LEARN MORE: What Really Happened to Phineas Gage?

And of course we examined brains!

“Thank you so much for organizing this! It was a lot of fun and something I’d never gotten to do before. Hearing some of the really unique things the kids asked made me reflect on how different a perspective each of us can have on the same topic. I hope to be able to come to another volunteer opportunity with NW Noggin soon!”

— Levi Banks, Portland State University

Pipe cleaner brain cells!

We love making these 🙂

MAKE YOUR OWN: Noggin STEAM Art Projects

We also zapped each other with electric current to explore how neurons work

LEARN MORE: Brain Hacking is Electric!

Many thanks to Asa, Jeremy and their extraordinary students at Sunnyside!

And thanks also to our talented and accomplished interdisciplinary neuroscience outreach volunteers from PSU and OHSU who offered their valuable time, enthusiasm and expertise, and showed up safely and respectfully to share stories from classrooms and labs!

“Thank you all so much! We will send you some more questions, as we reflect on the experience!  We’re going to connect our neuron models into a neural network and hang ’em on display in the classroom. There were many shout-outs to Phineas Gage, the move-someone-else’s-arm electrode gadget, holding real brains, and neuron art in our end of day gratitude circle today. Great work everyone, and thank you for taking your time to cultivate this experience for kids.”

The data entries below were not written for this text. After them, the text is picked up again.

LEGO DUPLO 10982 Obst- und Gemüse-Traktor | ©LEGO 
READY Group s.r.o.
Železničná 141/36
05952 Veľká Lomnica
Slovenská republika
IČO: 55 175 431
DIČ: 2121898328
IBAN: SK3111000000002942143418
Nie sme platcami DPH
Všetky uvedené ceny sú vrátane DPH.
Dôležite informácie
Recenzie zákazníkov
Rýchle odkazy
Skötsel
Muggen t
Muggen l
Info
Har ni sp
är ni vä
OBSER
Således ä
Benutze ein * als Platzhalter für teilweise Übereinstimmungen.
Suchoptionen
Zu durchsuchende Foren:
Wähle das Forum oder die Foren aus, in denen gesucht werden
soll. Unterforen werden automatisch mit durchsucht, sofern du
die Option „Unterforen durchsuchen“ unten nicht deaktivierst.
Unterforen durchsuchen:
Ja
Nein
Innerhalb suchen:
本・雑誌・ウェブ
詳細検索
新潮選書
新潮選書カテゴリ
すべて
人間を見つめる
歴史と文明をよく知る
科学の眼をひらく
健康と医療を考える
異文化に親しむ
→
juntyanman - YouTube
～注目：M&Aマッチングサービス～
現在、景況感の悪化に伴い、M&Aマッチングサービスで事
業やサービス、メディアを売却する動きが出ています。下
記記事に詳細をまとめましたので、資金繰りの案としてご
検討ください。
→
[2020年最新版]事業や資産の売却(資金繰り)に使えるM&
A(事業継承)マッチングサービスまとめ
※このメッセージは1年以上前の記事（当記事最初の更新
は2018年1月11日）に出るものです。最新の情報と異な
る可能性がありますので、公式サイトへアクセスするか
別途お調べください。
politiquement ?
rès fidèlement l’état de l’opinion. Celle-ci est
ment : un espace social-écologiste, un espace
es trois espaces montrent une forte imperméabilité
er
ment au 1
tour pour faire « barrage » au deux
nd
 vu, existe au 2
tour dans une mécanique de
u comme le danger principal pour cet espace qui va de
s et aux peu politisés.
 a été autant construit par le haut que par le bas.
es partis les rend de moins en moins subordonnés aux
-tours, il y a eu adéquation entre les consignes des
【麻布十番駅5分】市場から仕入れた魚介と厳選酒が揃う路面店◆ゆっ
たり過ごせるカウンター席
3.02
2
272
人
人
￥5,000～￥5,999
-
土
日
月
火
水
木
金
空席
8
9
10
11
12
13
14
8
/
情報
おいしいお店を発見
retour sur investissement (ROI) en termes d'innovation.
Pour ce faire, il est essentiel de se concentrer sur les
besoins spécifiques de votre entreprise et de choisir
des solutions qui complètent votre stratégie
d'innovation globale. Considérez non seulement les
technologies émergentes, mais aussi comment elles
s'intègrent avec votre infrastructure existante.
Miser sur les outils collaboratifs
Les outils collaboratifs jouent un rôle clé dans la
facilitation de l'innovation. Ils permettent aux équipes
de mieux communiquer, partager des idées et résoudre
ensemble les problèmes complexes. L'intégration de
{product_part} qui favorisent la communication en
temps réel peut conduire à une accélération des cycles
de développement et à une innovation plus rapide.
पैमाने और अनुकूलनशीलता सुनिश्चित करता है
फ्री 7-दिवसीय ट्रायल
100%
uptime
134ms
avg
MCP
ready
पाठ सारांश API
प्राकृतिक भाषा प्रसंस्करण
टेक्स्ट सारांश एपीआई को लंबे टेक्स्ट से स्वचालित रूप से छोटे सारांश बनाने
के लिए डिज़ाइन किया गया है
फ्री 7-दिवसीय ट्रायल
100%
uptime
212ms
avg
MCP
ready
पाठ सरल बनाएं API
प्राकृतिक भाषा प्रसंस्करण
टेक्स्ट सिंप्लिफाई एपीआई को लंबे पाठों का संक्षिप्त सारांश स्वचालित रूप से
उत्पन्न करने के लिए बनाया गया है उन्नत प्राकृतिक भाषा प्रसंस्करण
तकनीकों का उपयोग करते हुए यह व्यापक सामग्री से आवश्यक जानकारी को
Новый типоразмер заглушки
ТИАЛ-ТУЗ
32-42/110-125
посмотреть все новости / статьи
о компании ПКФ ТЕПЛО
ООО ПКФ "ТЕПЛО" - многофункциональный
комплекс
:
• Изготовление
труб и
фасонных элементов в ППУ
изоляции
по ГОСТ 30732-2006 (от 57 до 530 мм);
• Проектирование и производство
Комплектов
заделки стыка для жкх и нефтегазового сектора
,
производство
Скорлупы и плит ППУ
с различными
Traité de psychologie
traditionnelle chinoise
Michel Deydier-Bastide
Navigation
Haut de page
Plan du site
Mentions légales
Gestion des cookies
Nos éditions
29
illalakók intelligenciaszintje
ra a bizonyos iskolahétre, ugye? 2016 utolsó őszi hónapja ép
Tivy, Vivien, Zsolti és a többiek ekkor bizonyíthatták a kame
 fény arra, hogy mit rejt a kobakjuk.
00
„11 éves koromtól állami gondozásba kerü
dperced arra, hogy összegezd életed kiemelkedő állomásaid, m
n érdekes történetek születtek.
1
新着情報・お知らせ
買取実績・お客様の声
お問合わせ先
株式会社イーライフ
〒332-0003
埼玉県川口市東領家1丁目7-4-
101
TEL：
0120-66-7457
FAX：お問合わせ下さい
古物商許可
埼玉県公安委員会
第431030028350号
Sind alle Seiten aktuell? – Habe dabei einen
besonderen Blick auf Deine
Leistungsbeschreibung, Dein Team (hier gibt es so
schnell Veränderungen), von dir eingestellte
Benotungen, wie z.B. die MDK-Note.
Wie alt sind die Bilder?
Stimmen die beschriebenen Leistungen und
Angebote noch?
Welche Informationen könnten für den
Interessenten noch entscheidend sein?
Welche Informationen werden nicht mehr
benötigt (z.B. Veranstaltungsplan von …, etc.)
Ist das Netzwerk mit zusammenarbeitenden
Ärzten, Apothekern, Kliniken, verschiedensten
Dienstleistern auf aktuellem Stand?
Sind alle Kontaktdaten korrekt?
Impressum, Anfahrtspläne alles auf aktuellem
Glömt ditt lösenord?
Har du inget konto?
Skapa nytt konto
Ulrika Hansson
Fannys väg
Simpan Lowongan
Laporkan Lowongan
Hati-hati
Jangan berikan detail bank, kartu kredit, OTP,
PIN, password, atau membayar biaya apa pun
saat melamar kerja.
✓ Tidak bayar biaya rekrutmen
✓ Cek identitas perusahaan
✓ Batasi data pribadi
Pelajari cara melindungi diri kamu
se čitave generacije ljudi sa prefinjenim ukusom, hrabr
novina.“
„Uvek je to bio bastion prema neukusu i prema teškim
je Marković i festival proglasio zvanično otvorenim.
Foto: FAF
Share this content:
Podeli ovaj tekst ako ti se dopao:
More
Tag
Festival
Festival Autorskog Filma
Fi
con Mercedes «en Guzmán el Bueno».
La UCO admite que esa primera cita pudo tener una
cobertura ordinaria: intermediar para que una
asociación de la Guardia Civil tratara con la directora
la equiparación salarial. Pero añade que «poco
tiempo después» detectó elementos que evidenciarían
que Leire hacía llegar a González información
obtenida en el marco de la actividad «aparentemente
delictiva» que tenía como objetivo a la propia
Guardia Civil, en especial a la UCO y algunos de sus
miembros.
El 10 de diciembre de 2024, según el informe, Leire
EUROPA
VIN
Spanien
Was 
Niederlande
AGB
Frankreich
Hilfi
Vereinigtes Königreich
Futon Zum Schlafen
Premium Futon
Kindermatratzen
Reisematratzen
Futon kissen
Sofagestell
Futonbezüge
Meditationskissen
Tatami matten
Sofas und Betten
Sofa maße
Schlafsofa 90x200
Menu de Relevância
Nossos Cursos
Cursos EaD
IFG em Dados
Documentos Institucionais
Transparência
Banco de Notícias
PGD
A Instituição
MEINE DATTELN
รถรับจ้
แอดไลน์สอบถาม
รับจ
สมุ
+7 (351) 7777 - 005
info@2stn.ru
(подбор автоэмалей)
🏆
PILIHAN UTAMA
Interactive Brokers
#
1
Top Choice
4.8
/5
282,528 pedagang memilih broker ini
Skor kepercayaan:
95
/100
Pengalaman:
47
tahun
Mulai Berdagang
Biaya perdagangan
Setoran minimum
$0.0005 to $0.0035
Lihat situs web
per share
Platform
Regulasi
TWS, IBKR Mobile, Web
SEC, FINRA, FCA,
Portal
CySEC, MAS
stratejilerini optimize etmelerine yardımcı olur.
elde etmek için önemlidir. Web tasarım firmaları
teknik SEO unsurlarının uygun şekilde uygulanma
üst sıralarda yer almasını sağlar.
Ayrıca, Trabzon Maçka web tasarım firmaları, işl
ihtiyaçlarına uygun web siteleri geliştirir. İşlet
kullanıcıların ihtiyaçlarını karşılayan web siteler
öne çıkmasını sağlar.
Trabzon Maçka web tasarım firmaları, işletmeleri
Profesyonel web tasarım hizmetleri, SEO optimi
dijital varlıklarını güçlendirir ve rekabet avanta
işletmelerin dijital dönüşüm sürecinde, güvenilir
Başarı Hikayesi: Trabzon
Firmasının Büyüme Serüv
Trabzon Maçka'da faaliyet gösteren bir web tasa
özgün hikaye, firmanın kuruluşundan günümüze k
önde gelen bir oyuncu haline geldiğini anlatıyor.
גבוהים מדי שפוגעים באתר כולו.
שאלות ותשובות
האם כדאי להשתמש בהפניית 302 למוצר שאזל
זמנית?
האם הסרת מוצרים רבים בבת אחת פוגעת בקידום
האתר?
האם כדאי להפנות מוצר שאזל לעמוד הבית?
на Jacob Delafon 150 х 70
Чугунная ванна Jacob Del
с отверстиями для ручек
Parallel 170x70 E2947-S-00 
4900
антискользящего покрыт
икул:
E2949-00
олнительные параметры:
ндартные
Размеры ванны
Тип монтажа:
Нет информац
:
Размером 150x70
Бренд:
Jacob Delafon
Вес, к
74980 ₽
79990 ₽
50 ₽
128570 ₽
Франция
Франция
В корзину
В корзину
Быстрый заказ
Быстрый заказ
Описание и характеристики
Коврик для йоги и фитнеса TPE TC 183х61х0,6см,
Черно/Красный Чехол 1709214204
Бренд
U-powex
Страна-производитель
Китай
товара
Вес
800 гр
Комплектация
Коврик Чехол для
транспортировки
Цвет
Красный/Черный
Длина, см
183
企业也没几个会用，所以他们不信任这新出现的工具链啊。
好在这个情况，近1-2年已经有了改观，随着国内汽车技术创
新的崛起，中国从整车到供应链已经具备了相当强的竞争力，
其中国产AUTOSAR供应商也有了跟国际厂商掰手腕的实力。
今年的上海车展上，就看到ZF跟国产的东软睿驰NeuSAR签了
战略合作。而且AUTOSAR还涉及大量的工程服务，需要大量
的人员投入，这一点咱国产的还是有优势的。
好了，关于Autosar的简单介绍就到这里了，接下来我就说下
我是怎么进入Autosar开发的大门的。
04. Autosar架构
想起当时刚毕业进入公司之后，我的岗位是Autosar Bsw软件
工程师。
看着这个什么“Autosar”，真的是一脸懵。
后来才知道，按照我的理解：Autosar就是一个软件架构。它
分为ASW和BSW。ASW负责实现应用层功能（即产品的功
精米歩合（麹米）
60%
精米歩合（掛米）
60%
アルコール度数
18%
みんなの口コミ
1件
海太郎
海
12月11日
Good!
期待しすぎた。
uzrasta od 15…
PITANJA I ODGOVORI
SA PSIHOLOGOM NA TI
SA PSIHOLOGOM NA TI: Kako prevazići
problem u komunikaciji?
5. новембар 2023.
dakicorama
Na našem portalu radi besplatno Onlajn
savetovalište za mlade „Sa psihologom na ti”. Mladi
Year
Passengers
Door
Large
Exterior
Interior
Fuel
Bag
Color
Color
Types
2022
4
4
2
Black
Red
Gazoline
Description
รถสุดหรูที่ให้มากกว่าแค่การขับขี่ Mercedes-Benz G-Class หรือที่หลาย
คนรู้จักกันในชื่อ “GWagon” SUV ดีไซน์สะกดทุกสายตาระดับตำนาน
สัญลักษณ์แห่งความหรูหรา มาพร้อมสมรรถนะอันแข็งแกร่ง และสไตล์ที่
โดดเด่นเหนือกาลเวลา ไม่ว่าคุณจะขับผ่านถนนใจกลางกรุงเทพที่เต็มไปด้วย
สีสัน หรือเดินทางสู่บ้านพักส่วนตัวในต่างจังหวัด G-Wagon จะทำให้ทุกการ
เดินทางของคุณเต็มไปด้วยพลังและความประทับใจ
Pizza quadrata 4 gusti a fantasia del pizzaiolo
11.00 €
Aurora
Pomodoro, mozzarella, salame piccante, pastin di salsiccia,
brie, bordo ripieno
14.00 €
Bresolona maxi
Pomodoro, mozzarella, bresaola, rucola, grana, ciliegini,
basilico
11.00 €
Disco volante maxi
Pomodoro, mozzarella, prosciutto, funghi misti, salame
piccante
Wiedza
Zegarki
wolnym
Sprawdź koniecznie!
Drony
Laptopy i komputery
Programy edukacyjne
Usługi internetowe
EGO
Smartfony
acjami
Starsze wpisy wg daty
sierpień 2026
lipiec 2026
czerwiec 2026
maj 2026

“My favorite was one student, Zoe, who said ‘I was nervous to hold brains or hook my arm to that thing, but my favorite part was actually just talking – just getting to talk to a neuroscientist for awhile.'” — Asa Gervich, 4th grade teacher @ Sunnyside

More questions!!

If parts of the brain are damaged or lose function, how does that impact how the body works?
Is the brain actually pink? Why?
Which is more important, the brain or the heart?
How was Albert Einstein’s brain different from other people’s?
If two people were born at the exact time, and they liked the exact same stuff, and thought the same things at the same time – how would their brains be different? Would their brains be different?
How many neural pathways are there in your brain?

Can neural pathways be rebuilt or repaired?
Is your brain like your immune system?
You know how your fingerprints are unique to you – I wonder if your brain is the same way – is everyone’s completely unique
When someone experiences a failure of either brain or heart (or both) and they survive it – how does that happen?
Perhaps the number of pathways is infinite – because you can always learn new things…
If you have learned how to do a thing through mistake-making, and then you had some brain damage, would you be starting from step one to be learning that thing? Would you need to make all those mistakes all over again?

How do octopus brains differ from ours? What’s going on with their tentacles?
What’s going on with people who have amnesia? Do people ever get amnesia so bad that they don’t know who they are anymore?